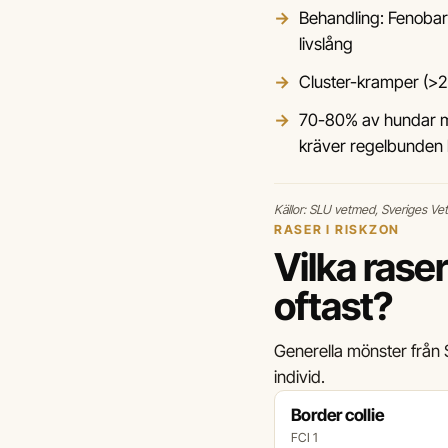
Behandling: Fenobarb
livslång
Cluster-kramper (>2 i
70-80% av hundar me
kräver regelbunden k
Källor: SLU vetmed, Sveriges Ve
RASER I RISKZON
Vilka rase
oftast?
Generella mönster från S
individ.
Border collie
FCI 1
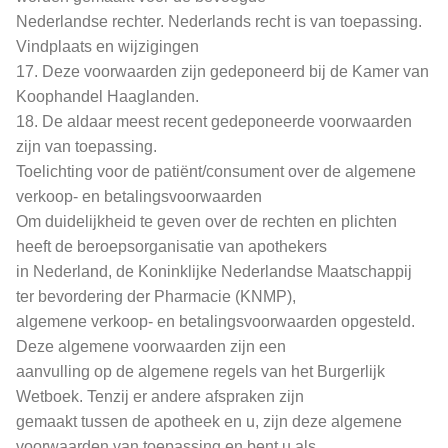
Nederlandse rechter. Nederlands recht is van toepassing.
Vindplaats en wijzigingen
17. Deze voorwaarden zijn gedeponeerd bij de Kamer van
Koophandel Haaglanden.
18. De aldaar meest recent gedeponeerde voorwaarden
zijn van toepassing.
Toelichting voor de patiënt/consument over de algemene
verkoop- en betalingsvoorwaarden
Om duidelijkheid te geven over de rechten en plichten
heeft de beroepsorganisatie van apothekers
in Nederland, de Koninklijke Nederlandse Maatschappij
ter bevordering der Pharmacie (KNMP),
algemene verkoop- en betalingsvoorwaarden opgesteld.
Deze algemene voorwaarden zijn een
aanvulling op de algemene regels van het Burgerlijk
Wetboek. Tenzij er andere afspraken zijn
gemaakt tussen de apotheek en u, zijn deze algemene
voorwaarden van toepassing en bent u als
────────
How many of the lines above include the string "Nederlandse"? Only the number should be written.

2